In 2019, Vidalia onions were already downsized somewhat in acreage. “We did it because we wanted to get the same or more yield off of less acreage,” says Stafford. “We shoot for five to seven million bushels of Vidalias a year and last year we got that on about 9,400 acres. This year, we planted 9,373 acres.”
The weather has mostly had an effect on the sizing of Vidalias, which are a hand planted and hand harvested crop. “We’ll probably have more medium onions this year. We may be down a bit in yield because of the sizing—I believe it’ll be down by about 20 percent,” says Stafford. “We shoot for 90 percent or better of the crop to be jumbos and some of them are colossal. But this year there’ll be more medium onions, so there’ll be a lot of bagged onions. They’ll be a good buy.”
Onions in the kitchen
The drop in supply will put more pressure on demand for Vidalia onions but that’s not the only factor impacting demand. “With this virus going, people are cooking at home more, and an onion is pretty much a staple in the kitchen to cook,” says Stafford, adding that already, 22 percent of total onion sales are Vidalia onions. “We’re already seeing strong sales in onions in other parts of the country so there’ll be strong demand for Vidalias.”

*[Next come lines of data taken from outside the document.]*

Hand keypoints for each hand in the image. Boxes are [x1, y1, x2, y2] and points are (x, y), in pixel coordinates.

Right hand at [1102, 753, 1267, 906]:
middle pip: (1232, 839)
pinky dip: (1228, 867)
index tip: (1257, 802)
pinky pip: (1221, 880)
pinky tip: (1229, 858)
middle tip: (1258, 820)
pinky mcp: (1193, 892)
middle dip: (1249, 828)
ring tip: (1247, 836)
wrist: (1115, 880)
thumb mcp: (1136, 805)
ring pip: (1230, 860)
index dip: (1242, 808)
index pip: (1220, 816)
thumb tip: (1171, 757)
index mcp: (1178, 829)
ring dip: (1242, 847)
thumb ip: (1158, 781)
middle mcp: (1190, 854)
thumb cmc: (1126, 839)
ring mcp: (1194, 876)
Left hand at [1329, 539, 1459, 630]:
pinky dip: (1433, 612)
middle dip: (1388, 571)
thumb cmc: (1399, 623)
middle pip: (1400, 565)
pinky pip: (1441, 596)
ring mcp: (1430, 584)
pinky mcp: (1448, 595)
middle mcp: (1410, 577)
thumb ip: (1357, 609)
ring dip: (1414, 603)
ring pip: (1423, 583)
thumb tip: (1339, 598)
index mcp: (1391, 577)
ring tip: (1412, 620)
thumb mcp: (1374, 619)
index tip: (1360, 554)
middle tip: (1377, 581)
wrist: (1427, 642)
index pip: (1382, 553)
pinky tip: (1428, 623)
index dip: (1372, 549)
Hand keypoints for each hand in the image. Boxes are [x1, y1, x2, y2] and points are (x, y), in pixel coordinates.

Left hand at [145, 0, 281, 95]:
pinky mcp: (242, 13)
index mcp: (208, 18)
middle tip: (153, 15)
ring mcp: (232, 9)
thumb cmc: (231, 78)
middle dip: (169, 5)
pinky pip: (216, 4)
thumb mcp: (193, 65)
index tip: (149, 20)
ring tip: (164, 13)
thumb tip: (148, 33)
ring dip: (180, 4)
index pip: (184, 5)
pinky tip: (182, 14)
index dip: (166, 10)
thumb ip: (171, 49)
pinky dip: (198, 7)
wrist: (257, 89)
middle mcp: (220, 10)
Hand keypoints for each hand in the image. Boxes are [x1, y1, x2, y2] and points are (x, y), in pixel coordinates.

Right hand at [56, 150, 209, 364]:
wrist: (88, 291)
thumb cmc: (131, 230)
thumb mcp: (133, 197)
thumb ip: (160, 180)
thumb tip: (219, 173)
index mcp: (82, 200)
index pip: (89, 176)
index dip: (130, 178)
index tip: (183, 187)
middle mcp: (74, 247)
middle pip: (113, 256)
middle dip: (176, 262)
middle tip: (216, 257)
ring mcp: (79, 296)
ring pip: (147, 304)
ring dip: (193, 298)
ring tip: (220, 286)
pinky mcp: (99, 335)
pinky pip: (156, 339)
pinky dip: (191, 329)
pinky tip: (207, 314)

The onions also come on in a nice window for East Coast consumers. “We really get going the first part of May and most of our customer base is on the East Coast and mostly up in the Northeast,” says Stafford, noting that pricing is likely to be stronger this year. “They’re just beginning to get out and cook, so we’re in the perfect time when you come out and start your barbecue. That’s when we have our strongest demand, and we’ll be ready for that.”
Vidalia onion harvest goes through June and in that time approximately 3-3.5 million bushels will head into storage while the remaining half of the crop is sold as fresh.